🤖 AI Summary
This study investigates how the sample complexity of autoregressive language models for learning input-to-output mappings scales with generation length \(T\) under different supervision paradigms. Within the PAC learning framework, the authors develop a formal model of autoregressive reasoning using combinatorial and theoretical analysis, systematically comparing end-to-end supervision—where only the final output is provided—with chain-of-thought (CoT) supervision, which supplies the full reasoning trajectory. Their results demonstrate that under end-to-end supervision, sample complexity can grow arbitrarily between constant and linear in \(T\), whereas CoT supervision entirely eliminates dependence on \(T\). This work nearly completely characterizes the relationship between sample complexity and generation length, resolving several open questions posed by Joshi et al.
📝 Abstract
Modern large language models generate text autoregressively, producing tokens one at a time. To study the learnability of such systems, Joshi et al. (COLT 2025) introduced a PAC-learning framework for next-token generators, the primitive underlying autoregressive models. In this framework, an unknown next-token generator maps a sequence of tokens to the next token and is iteratively applied for $T$ steps, producing a chain of tokens whose final token constitutes the model's output. The learning task is to learn the input-output mapping induced by this autoregressive process. Depending on the available supervision, training examples may reveal only the final output (End-to-End supervision) or the entire generated chain (Chain-of-Thought supervision). This raises two natural questions: how the sample complexity depends on the generation length $T$, and how much Chain-of-Thought supervision can reduce this dependence.

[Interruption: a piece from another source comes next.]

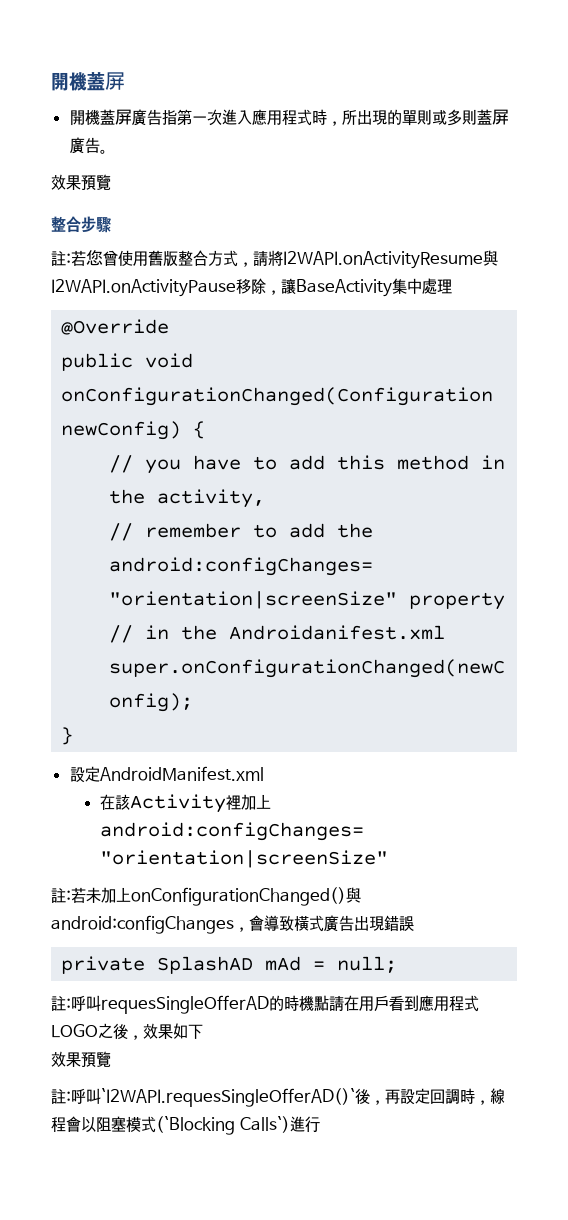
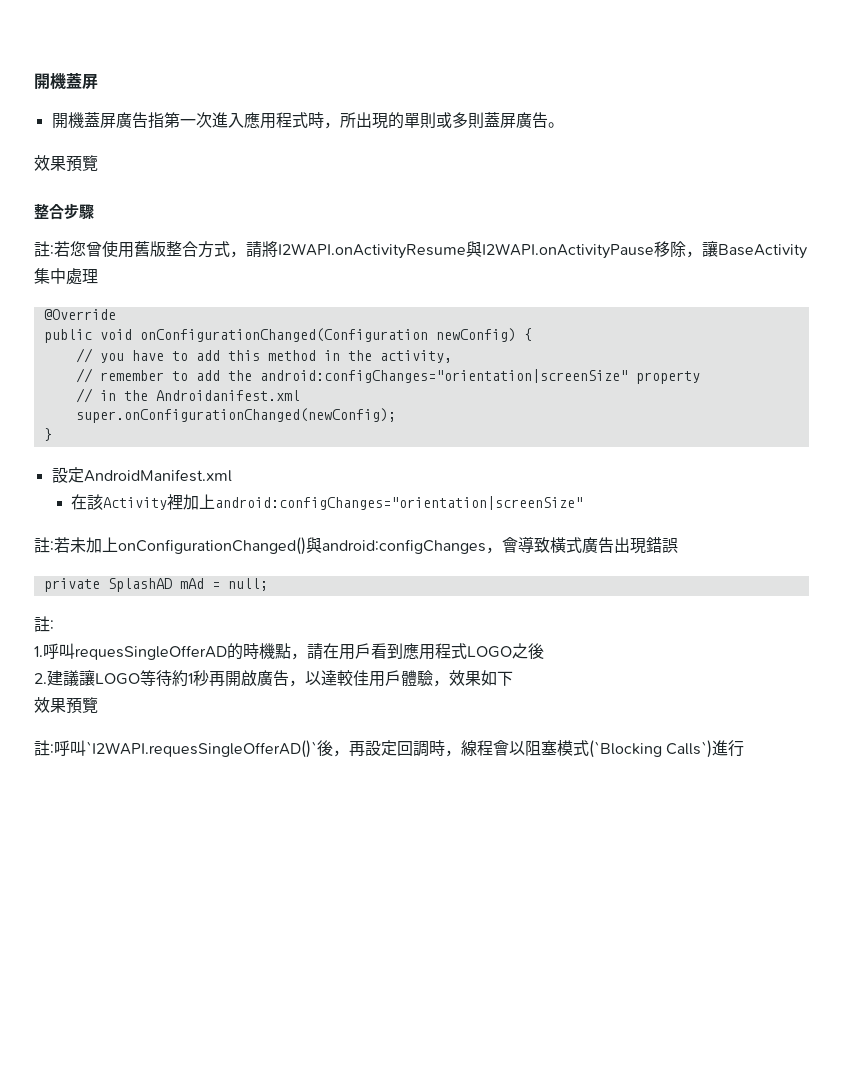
(71, 1003) none -> [34,646,43,657] // 1.
(329, 1003) none -> [291,653,307,660] ，
(128, 1031) none -> [34,670,433,687] // 2.建議讓LOGO等待約1秒再開啟廣告，以達較佳用戶體驗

In this work we give a nearly complete answer to both questions by uncovering a taxonomy of how the sample complexity scales with $T$. For End-to-End learning, we show that the landscape is remarkably rich: subject to mild conditions, essentially any growth rate $r(T)$ between constant and linear can arise as the sample complexity, and combined with the linear upper bound of Joshi et al., this yields an essentially complete characterization. In contrast, under Chain-of-Thought supervision we show that the sample complexity is independent of $T$, demonstrating that access to intermediate reasoning steps can eliminate the dependence on the generation length altogether. Our analysis introduces new combinatorial tools, and as corollaries we resolve several open questions posed by Joshi et al. regarding the dependence of learnability on the generation length and the role of Chain-of-Thought supervision.